Cover the cooker, set on Low, and cook for 5 to 6 hours. To serve, carefully hold the ends of the foil strips, and gently lift the meat loaf from the cooker by the foil handles to place on a serving platter for slicing.
Recommended wine: Riesling, Sparkling Wine, Zinfandel
Southern on the menu? Try pairing with Riesling, Sparkling Wine, and Zinfandel. In general, there are a few rules that will help you pair wine with southern food. Food-friendly riesling or sparkling white wine will work with many fried foods, while zinfandel is great with barbecued fare. One wine you could try is Von Winning Winnings Riesling. It has 4 out of 5 stars and a bottle costs about 20 dollars.
![Von Winning Winnings Riesling]()
Von Winning Winnings Riesling
If you loved the 2014 — and if you didn't, we need to send out a search party for your heart — you’ll find this one happy, happy, happy.

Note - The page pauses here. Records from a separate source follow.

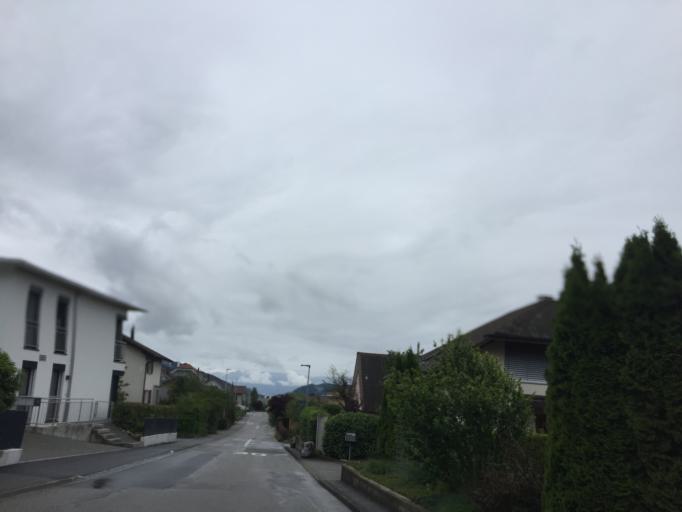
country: CH
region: Bern
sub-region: Bern-Mittelland District
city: Zaziwil
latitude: 46.9043
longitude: 7.6409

Stronger than '14, it's also both drier and richer. And that’s as it should be; the pittance of sweetness it contains will rise and fall with the structure of each year's wine, because that's what sensible vintners do. The others just set up a formula and the wine"“has—XY— grams of sugar and zat's zat." Not Winnings Riesling. This will always be teasingly dry and teasingly sweet so you’ll keep changing your mind ("Wait, it's a dry wine, no, it's a sweet wine, no wait, it's a dry wine again….") while the bottle empties faster than you could have imagined.